▸ DATA PROVIDED

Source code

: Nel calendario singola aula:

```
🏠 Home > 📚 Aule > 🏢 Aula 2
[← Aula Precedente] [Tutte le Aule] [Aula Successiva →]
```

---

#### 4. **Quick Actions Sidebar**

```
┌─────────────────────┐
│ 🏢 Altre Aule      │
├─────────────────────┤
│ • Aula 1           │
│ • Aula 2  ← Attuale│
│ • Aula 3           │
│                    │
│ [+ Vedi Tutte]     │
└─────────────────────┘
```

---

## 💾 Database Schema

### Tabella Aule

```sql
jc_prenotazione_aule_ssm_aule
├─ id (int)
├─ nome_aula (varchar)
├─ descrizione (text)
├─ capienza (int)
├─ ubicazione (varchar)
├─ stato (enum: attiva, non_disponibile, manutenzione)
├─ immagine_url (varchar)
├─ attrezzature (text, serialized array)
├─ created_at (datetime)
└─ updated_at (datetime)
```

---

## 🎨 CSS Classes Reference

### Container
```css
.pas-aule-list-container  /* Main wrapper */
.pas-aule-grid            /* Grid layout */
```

▸ BRIEF
Pick every line containing the word "datetime" out of the material, and copy those lines.

▸ ANSWER BOX
├─ created_at (datetime)
└─ updated_at (datetime)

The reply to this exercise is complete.